Water rattles in my lungs – so thick air can’t get in –
Drown –
I drown –
But how can I fucking drown – that’s impossible – I can breathe beneath water, it’s my gift – life is my gift –
My mind flashes back to the lake – a child beneath the waves, sinking down, screaming, reaching for the surface, never realizing that he keeps sucking in more air for yet another shout.
But now is different – I don’t have to panic – I remember now –
My lungs shift, relaxing, the air, or the oxygen, or the life – whatever – coming from elsewhere now. I relax, falling back.
Falling…elsewhere. Calmer, darker.
A stream, a river – grey souls. My wolf howls, desperate not to go there, but I think…I don’t know. Why the hell not? Easier than this.
“1000 volts!”
The pressure again on my heart, squeezing it, forcing it to beat. I moan again, turning away, but my wolf – he bites me. Again and again.
Remember her, he snarls, sinking his teeth deep into my soul. Remember Juniper! We have to get to her – she matters more than this – she’s worth this –
Her face again comes to mind with very near ridiculous clarity. A moment in the Underworld when, by some miracle, I made her laugh. She leans towards me, her eyes shut with the joy of it, her face tilted up to me, the light of the crescent moon reflecting on her hair.
And she was just so…perfect in that moment.
I mean, in every moment.
But that one, laughing at something I had said, ready to bite back at me with some wicked retort, her eyelashes a soft fuzz on that soft pale skin beneath her eyes.

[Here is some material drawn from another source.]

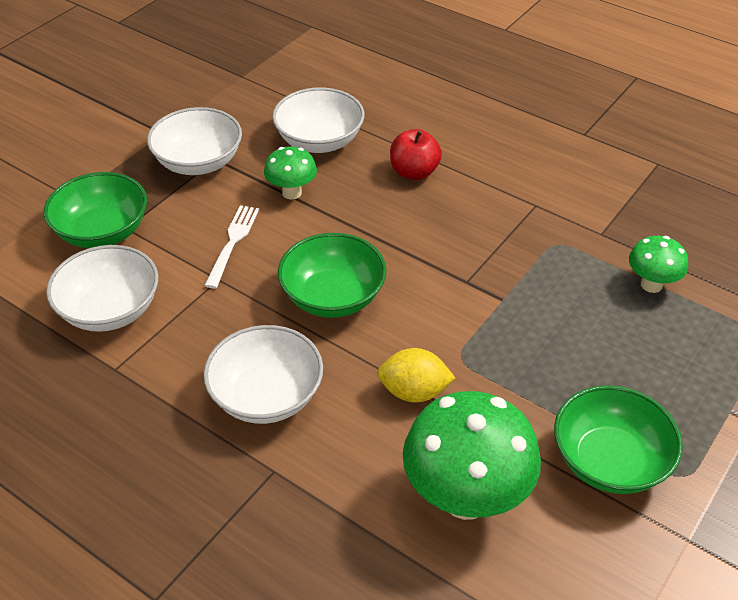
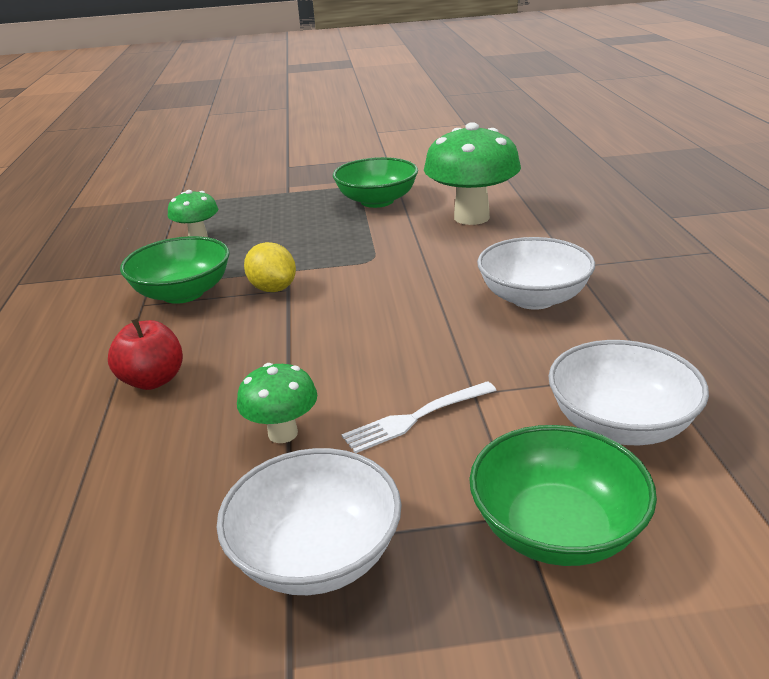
camera: 130 degrees left, 15 degrees down
(319, 141) = (151, 477): white bowl -> none
(333, 297) = (395, 327): green bowl -> green bowl (183, 293)
(414, 392) = (428, 259): yellow lemon -> yellow lemon (273, 289)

God damn it, but she’s perfect. Perfect. Worth anything.
Yes, my wolf snarls, sinking his teeth deep, deep into my heart. Beat, damn it! Live!
And my withered heart complies, seizing once, for her.
“Back, back, Roger…” the steady voice says. “I think…”
My wolf snarls and bites again, and my heart seizes once more.
I moan, the pain of it – of a dead heart struggling to beat –
But I push it aside, filling my shattered mind with thoughts of her. Memories. Hopes. Juniper all hung over and laid out on her bathroom floor, still the most beautiful thing I’d ever seen, even if she was a damned mess. Juniper laughing at Orion, spilling her wine all over his boots.
Juniper resplendent, baring her teeth at absolutely everyone, fearless. But there are too many memories of that particular expression to narrow it to just one.
So, I just remember them all, one by one, letting them fill me as my heart slowly, slowly starts to beat.
Juniper
I sob against my father, my hands wrapped in his shirt, terror streaking through me, consuming my entire mind. I only barely notice my sister softly stroking my back, whispering soft things that can’t possibly matter or count right now.
Because I can feel him –
Can feel the tether getting thinner and thinner –
But down it, I feel his struggle and his pain. Anton’s desperate attempt to come back to life at war with his body’s desire to rest – to be at peace – to do what is natural to it and just stay fucking dead.
I shake my head against the horror of it all as my dad holds me tight.
“It will be all right, June,” dad murmurs, pressing a kiss to the top of my hair.
But I just shake my head. Because he can’t know that.
He can’t know.
And quite suddenly – a snap.
My entire body tenses as I feel the tether between Anton and me draw so thin that it snaps like a twig. Breaking. Finished. Spent.
I cry out, horrified, and press my face to my father’s chest.